*READING PASSAGE*.
C. Balanced Robertsonian translocation

Why it’s tempting:
Translocations are a common genetics distractor whenever karyotypes appear.

Why it’s wrong here:

  • A balanced translocation usually causes no phenotype in the carrier.
  • Robertsonian translocations involve acrocentric chromosomes (13, 14, 15, 21, 22) and primarily raise risk of aneuploid offspring (e.g., Down syndrome via t(14;21)).
  • PWS/Angelman are imprinting disorders, not classic translocation syndromes.

Board nuance:
Translocations can predispose to unbalanced gametes, but the stem’s key abnormality is parent-of-origin methylation, not altered chromosome structure.


D. Trinucleotide repeat expansion with anticipation

Why it’s tempting:
Many neurodevelopmental vignettes bring this to mind (Fragile X, myotonic dystrophy, Huntington).

Why it’s wrong here:

  • PWS is not caused by repeat expansion.
  • Anticipation = worsening or earlier onset in successive generations, often with a known repeat disorder.
  • This vignette is centered on imprinting at 15q11–q13 and methylation testing.

USMLE anchor list:

  • Fragile X: CGG in FMR1 (X-linked, macroorchidism, autism features)

*WHAT YOU ARE ASKED TO DO*.
Please continue the board-review explanation of the wrong answer choices, starting after the Fragile X entry in its anchor list.

*PROVIDED RECORDS*.
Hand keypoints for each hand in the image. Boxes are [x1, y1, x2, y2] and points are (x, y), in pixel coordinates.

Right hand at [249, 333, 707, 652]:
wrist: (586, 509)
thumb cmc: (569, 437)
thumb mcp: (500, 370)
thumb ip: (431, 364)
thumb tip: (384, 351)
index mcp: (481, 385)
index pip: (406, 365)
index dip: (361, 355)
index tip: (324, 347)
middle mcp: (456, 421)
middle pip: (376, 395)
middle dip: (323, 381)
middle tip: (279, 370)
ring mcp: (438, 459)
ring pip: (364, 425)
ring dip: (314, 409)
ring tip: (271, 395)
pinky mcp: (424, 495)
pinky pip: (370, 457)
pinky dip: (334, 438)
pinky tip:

*ANSWER TO THIS PROBLEM*.
  • Myotonic dystrophy: CTG (myotonia, distal weakness, cataracts)
  • Huntington: CAG (chorea, dementia)
  • Friedreich ataxia: GAA (ataxia, cardiomyopathy)

E. Germline mosaicism for a pathogenic variant

Why it’s tempting:
Often used to explain recurrence in “de novo” disorders.

Why it’s wrong here:

  • Germline mosaicism explains inheritance patterns (e.g., recurrence risk) rather than producing a parent-of-origin methylation signature.
  • PWS UPD is a chromosomal segregation/imprinting mechanism, not a single-gene variant scenario.

High yield:
Germline mosaicism is classically tested in conditions like osteogenesis imperfecta type II (parents unaffected but multiple affected children possible).


F. Incomplete penetrance of an autosomal dominant allele

Why it’s tempting:
Another common explanation for “skipping generations.”

Why it’s wrong here:

  • PWS is not primarily an autosomal dominant condition with variable penetrance.
  • The stem provides molecular evidence: methylation indicates two maternal copies → points directly to UPD/imprinting, not a penetrance issue.

High-Yield UPD + Imprinting: What USMLE Loves

1) Prader–Willi vs Angelman (Same Locus, Different Parent)

Both involve 15q11–q13, but parent-of-origin matters.

Prader–Willi syndrome (loss of paternal expression)

  • Paternal deletion or maternal UPD
  • Hypotonia → hyperphagia, obesity
  • Developmental delay, hypogonadism, small hands/feet

Angelman syndrome (loss of maternal expression; often UBE3A)

  • Maternal deletion or paternal UPD
  • Severe intellectual disability, seizures, ataxia
  • Inappropriate laughter (“happy puppet”)

2) Isodisomy vs Heterodisomy (Quick Definitions)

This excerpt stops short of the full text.